- Instructions to follow:
Please transcribe every record below exactly, leaving out the pictures.

======== Provided records ========

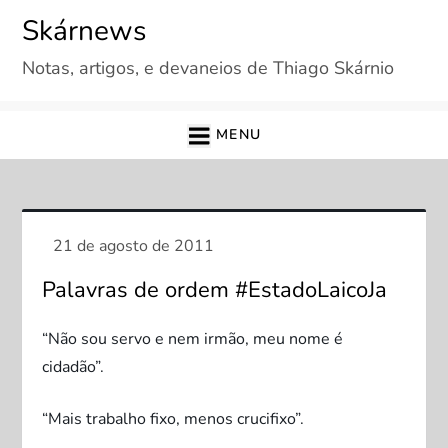
Skip
Skárnews
to
Notas, artigos, e devaneios de Thiago Skárnio
content
MENU
Palavras de ordem #EstadoLaicoJa
“Não sou servo e nem irmão, meu nome é
cidadão”.
“Mais trabalho fixo, menos crucifixo”.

========

- Result for this exercise:
Skip
Skárnews
to
Notas, artigos, e devaneios de Thiago Skárnio
content
MENU
Palavras de ordem #EstadoLaicoJa
“Não sou servo e nem irmão, meu nome é
cidadão”.
“Mais trabalho fixo, menos crucifixo”.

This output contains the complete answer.